GIVEN PASSAGE:
....
Glacier Ridge

Posted by on Aug 20, 2009 in Blog, Mine | No Comments

glacier ridge.

Recently I got back from an annual backpacking trip that I go on every year with some buddies of mine. This year we headed over to Sequoia and Kings Canyon National Park (SEKI) with our main destination being Glacier Ridge. Last year we followed Phil Arnot’s advice and had an awesome trip to Brewer Basin so we decided to give another one of his routes a go.

Whenever I plan a route my number one goal is always remoteness and Glacier Ridge is almost as remote as you can get in the Sierra’s. I only found one trip report online about the area. The reason it’s so remote is because of how steep the routes are up to the ridge. Glacier Ridge is located between two glacial canyons, Deadman Canyon and Cloud Canyon. Both these canyons have very steep, dramatic walls. I had been up Deadman Canyon once before so I was hoping to take the route up from Cloud Canyon but both trip reports I read said that that way is much steeper so with safety in mind I decided to plan for the route up Deadman.

Day 0:

The plan for this day was to leave for the Grant Grove campgrounds after work for a night of car camping before the trip. Mat had been camping by himself for a couple nights before so the plan was to meet up at his campsite that night. We got a little bit of a late start so we didn’t get in till about 11pm. We setup our tents, had a beer, and all headed off to bed with anticipation of what adventures may lie ahead in the upcoming days. As usual I wasn’t able to fall asleep this first night. I don’t know what it is about the night before a backpacking trip but I’ve never been able to sleep. Last year I was able to score some Lunesta for the trip but this year I was all out of luck. So I spent the entire night tossing and turning without getting a lick of sleep. Not a good start to the trip, especially with a 14 mile first day coming shortly.
....
EXTRACTED ENTRIES:
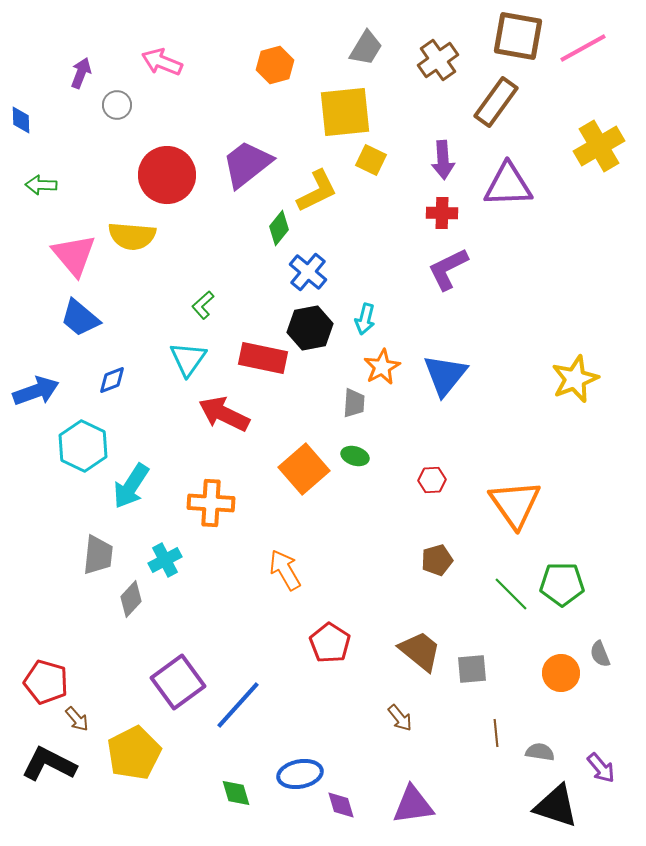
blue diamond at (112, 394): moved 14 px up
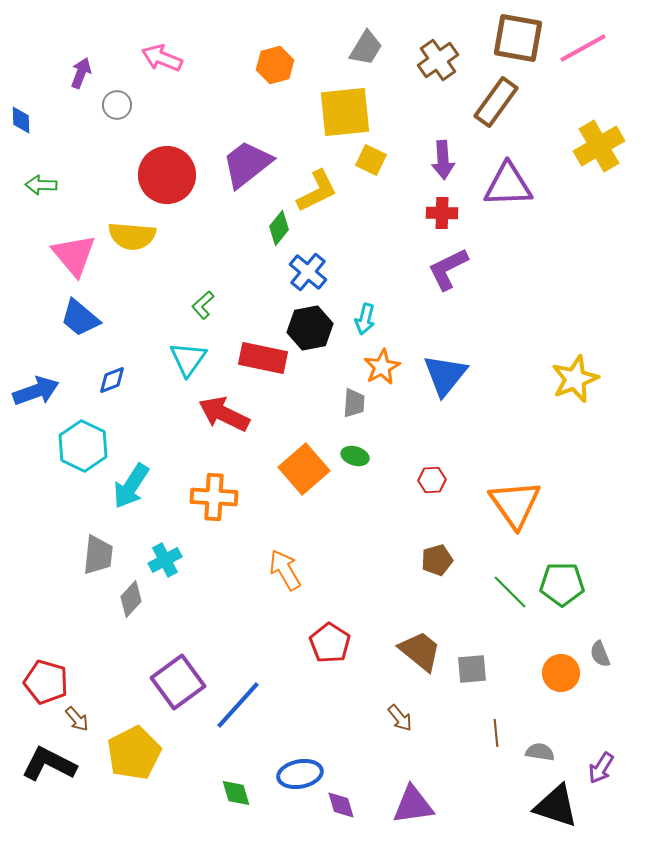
brown square at (518, 36): moved 2 px down
pink arrow at (162, 62): moved 4 px up
orange cross at (211, 503): moved 3 px right, 6 px up
green line at (511, 594): moved 1 px left, 2 px up
purple arrow at (601, 768): rotated 72 degrees clockwise
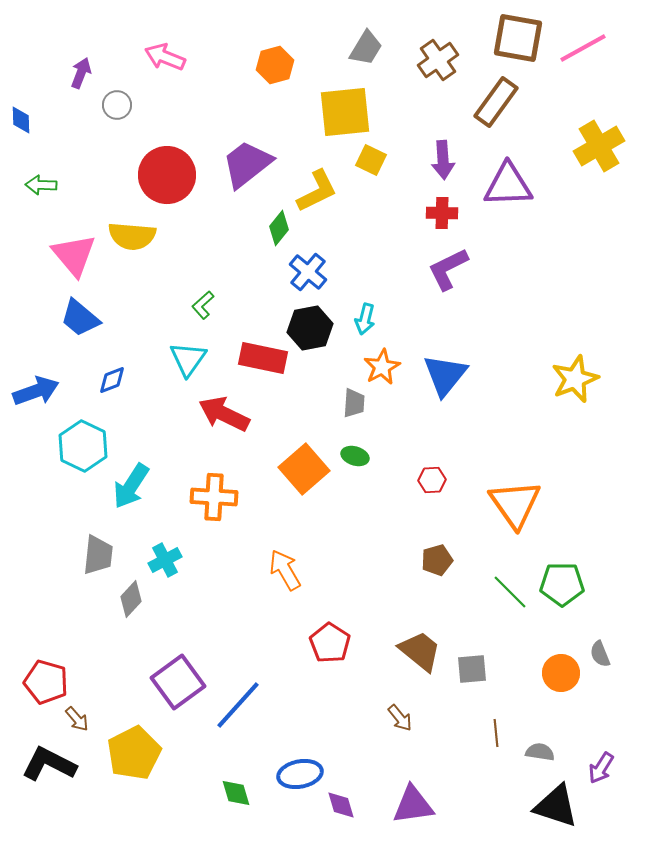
pink arrow at (162, 58): moved 3 px right, 1 px up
....
SET TASK:
Answer these questions from the Glacier Ridge post.
(a) Which two canyons is Glacier Ridge located between?
(b) At about what time did the group get in on the night before the trip?
(c) How many miles was the first day of hiking going to be?
The rows come from a different source than the Glacier Ridge post.

TASK RESPONSE:
(a) Deadman Canyon and Cloud Canyon
(b) About 11pm
(c) 14 miles